The 1968 movement was very much dominated by people whose parents were considered accomplices in the Third Reich. It pains me a little bit when you ask me about my position in relation to my mixed identity. I made this movie also to find a way to display and show the ambivalences and precisely to go away from this notion of identity that fixes you to someone or to an idea. This is the repressive part of being fixed to an identity. I try to show that there are ways and strategies of surviving, moving differently and keeping our own hybrid identity. There is a specific intelligence that you develop if you are migrant or when you live or survived under certain circumstances. You develop other tools to navigate yourself through society. One of the major reasons why Krishnamurti is important and it was important to have him in the movie is because his words correspond to the mentality of my father in his work-refusal or not giving so much account to it.

On the other end his articulation comes precisely from a very sub-proletarian thinking. When he was 14 years old he says he though about being a carpenter, a painter, or something else, not giving much importance to the employment. It is a specific articulation from a sub-proletarian perspective that later on becomes a manoeuvre in relation to labour in the hippie approach. Also my uncle was listening to Krishnamurti and following youth movements. He and my father lived and worked together in a kibbutz.

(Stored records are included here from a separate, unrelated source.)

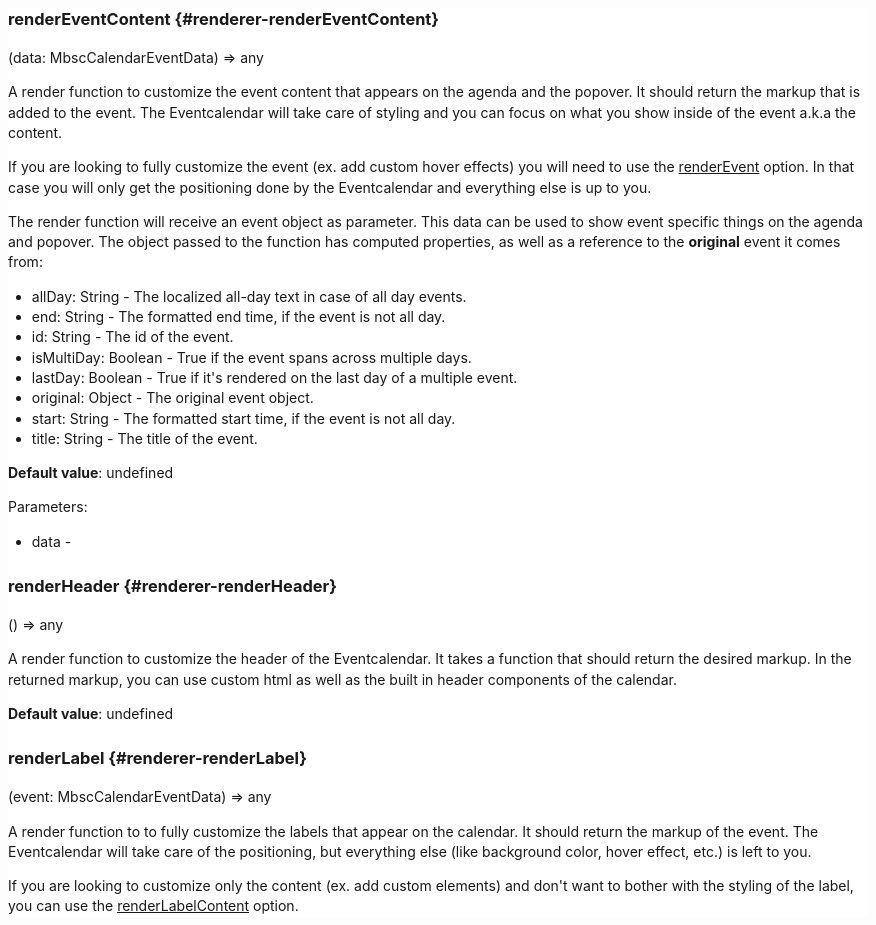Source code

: 
### renderEventContent {#renderer-renderEventContent}

(data: MbscCalendarEventData) => any


A render function to customize the event content that appears on the agenda and the popover.
It should return the markup that is added to the event. The Eventcalendar will take care of styling
and you can focus on what you show inside of the event a.k.a the content.

If you are looking to fully customize the event (ex. add custom hover effects) you will need to use the
[renderEvent](#renderer-renderEvent) option. In that case you will only get the positioning done
by the Eventcalendar and everything else is up to you.

The render function will receive an event object as parameter.
This data can be used to show event specific things on the agenda and popover.
The object passed to the function has computed properties, as well as a reference to the **original** event it comes from:
- allDay: String - The localized all-day text in case of all day events.
- end: String - The formatted end time, if the event is not all day.
- id: String - The id of the event.
- isMultiDay: Boolean - True if the event spans across multiple days.
- lastDay: Boolean - True if it&#039;s rendered on the last day of a multiple event.
- original: Object - The original event object.
- start: String - The formatted start time, if the event is not all day.
- title: String - The title of the event.

**Default value**: undefined

Parameters:
 - data - 


### renderHeader {#renderer-renderHeader}

() => any


A render function to customize the header of the Eventcalendar. It takes a function that should return the desired markup.
In the returned markup, you can use custom html as well as the built in header components of the calendar.

**Default value**: undefined

### renderLabel {#renderer-renderLabel}

(event: MbscCalendarEventData) => any


A render function to to fully customize the labels that appear on the calendar. It should return the markup of the event.
The Eventcalendar will take care of the positioning, but everything else (like background color, hover effect, etc.) is left to you.

If you are looking to customize only the content (ex. add custom elements) and
don&#039;t want to bother with the styling of the label, you can use the [renderLabelContent](#renderer-renderLabelContent) option.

But I think the reasons of my uncle refusing to deal with the story in relation to the movie or to really be part of the interview was that he has a lot of pain about these times.

The times when they grow up there were a lot of fights and they grow up in a really violent environment with small Mafia-like or “Underworld” structure. And of course it is also about a different attitude towards my grandfather, because he was a figure. In the interview in Greece the Parente Brothers both talk about my grandfather as a tsakalos, a rascal and they make this big story out of his vicissitudes. But this vision of him reflects how they saw him when he came from Germany to visit Greece afterwards, with nice cloths and at the time when he made some money.

Mario Margani: Your interview raises also the question of the gap between you and your father in dealing with certain topics, but also in the approach to life, which comes out throughout the whole film. You get often in front of the camera. Differences between you and your father’s views and moods come in foreground. There is a short passage where he tells to you: “We will never be in the first class”. This made me think about a sign of a frustrated ambition to reach a higher position in the society connected to common status symbols, which nowadays sounds obsolete.

Later on he makes another quip with a similar approach when you both are filming the entrance of his childhood house and he tells to a current resident passing by: “Now I’m a famous artist, they are making a film about me, the television is here”. It always looks like that behind these jokes, even if he had a different, almost hippie approach, would still have an importance to reach some stereotypical and individualistic sign of success in life. As a failure, a tendency or an attempt, but still this approach looks to play a role in his life, despite his being sort of a borderline figure.

Yara Haskiel: You can never reach to be bourgeois if you are not born into that. You will never reach that. Or it can become a desire that is constantly failing. But very simple, there was not this desire. To have a desire for a bourgeoisie background it is different than the desire to just be wealthy. It comes maybe from a different attitude, in Greece at that time. If I imagine my grandfather I think he had not a desire to be an intellectual or a bourgeois.

Mario Margani: Didn’t your father want to become a musician?

Yara Haskiel: He is a musician and of course he realizes that he will not be a big successful musician anymore. And he doesn’t really adore people going to the first class. But of course he would like to be able to have a more comfortable life with a higher pension and not having to work anymore in his age.